TASK REQUIREMENTS —
Check every line of the entries below for the word "gems". Then give the number of lines that have it, with nothing added.

RECORDS FOR THE EXERCISE —

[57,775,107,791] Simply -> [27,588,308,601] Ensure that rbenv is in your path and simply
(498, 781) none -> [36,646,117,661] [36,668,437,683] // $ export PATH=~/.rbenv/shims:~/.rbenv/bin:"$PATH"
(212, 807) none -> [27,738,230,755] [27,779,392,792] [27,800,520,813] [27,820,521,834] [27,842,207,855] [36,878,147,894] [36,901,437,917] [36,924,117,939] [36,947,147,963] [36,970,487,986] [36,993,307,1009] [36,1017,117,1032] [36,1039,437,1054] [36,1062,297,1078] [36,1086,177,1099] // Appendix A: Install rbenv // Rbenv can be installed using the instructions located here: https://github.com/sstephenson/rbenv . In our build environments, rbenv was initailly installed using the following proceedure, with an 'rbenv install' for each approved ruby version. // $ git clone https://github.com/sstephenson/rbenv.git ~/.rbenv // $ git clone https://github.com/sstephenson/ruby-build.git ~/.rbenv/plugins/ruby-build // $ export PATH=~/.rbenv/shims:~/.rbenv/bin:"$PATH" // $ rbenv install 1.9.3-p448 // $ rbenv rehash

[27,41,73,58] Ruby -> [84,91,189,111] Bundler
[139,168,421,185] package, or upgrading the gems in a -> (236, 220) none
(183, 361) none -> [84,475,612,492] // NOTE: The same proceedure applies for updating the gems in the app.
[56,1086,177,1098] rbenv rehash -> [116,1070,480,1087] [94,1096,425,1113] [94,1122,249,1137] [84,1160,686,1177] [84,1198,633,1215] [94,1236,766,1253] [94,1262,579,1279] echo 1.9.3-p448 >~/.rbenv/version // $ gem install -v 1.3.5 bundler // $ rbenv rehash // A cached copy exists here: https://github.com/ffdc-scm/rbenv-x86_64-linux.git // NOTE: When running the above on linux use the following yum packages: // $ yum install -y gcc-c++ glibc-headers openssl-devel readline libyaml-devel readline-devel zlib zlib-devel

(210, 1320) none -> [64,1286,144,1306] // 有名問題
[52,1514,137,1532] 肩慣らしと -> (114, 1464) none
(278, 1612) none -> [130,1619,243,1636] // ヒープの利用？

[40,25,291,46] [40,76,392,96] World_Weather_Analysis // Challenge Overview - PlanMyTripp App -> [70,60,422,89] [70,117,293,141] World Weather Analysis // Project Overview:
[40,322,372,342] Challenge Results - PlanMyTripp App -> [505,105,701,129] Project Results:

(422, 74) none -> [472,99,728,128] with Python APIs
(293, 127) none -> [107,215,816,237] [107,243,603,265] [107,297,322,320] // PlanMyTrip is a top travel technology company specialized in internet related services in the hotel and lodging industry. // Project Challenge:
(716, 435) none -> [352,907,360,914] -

RESPONSE BELOW —
2